The present study has several potential limitations. First, there may be a selection bias. Although the survey was distributed widely, the study sample is not a random sample of all HCWs in Japan. There were no exclusion criteria for hospitals or clinics, but we were able to obtain answers from HCWs from all 47 prefectures in Japan in 10 days through many networks of HCWs. Additionally, a response bias (volunteer effect) should be considered in this setting. Not all HCWs who received this questionnaire responded, including those who were too stressed to respond or were not sufficiently interested in this survey. Because of the study’s design, we were unable to calculate the exact proportion of respondents and characterize the differences between respondents and non-respondents. Second, in the setting of emergent COVID-19 pandemic, the degree of psychological distress was not precisely quantified by widely used and well-validated questionnaires. Yet, we have developed the survey based on the H1N1 influenza pandemic literature (Goulia et al., 2010). Lastly, our results may have limited generalizability despite the large-scale data collected from diverse settings and geographical regions across Japan.

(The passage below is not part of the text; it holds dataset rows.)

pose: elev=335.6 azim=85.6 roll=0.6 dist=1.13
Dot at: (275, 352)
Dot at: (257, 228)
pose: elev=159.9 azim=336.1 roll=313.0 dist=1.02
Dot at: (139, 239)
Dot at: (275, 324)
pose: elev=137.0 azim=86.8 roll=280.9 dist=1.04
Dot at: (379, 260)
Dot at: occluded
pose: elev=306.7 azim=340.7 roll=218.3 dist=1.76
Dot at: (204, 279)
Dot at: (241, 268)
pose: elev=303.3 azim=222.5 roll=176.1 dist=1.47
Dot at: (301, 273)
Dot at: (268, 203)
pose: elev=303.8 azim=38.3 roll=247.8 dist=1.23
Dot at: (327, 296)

While it is tempting to dismiss the broader applicability, the observed findings are plausible and potentially generalized to other healthcare settings.

Conclusions

In conclusions, based on the nationwide survey of 4368 HCWs during the COVID-19 pandemic, we found that almost all HCWs continue to work, despite a lack of information and several worries and concerns such as the infection risk of their family or relatives and the consequences on their functional ability. Both frontline and non-frontline HCWs expressed comparable but substantial concerns regarding the COVID-19 pandemic and the serious shortage of PPE. Effective mental health protection strategies to prevent burnout and depression should be developed and implemented for HCWs, who are trying hard to fulfill their responsibilities in tackling the public health crisis.